---------- Data supplied

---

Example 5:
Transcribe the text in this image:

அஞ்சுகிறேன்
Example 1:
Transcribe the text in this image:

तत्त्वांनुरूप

--------------------

# Work instruction
Reproduce the preceding entries exactly and completely.

# Exercise result
---

Example 5:
Transcribe the text in this image:

அஞ்சுகிறேன்
Example 1:
Transcribe the text in this image:

तत्त्वांनुरूप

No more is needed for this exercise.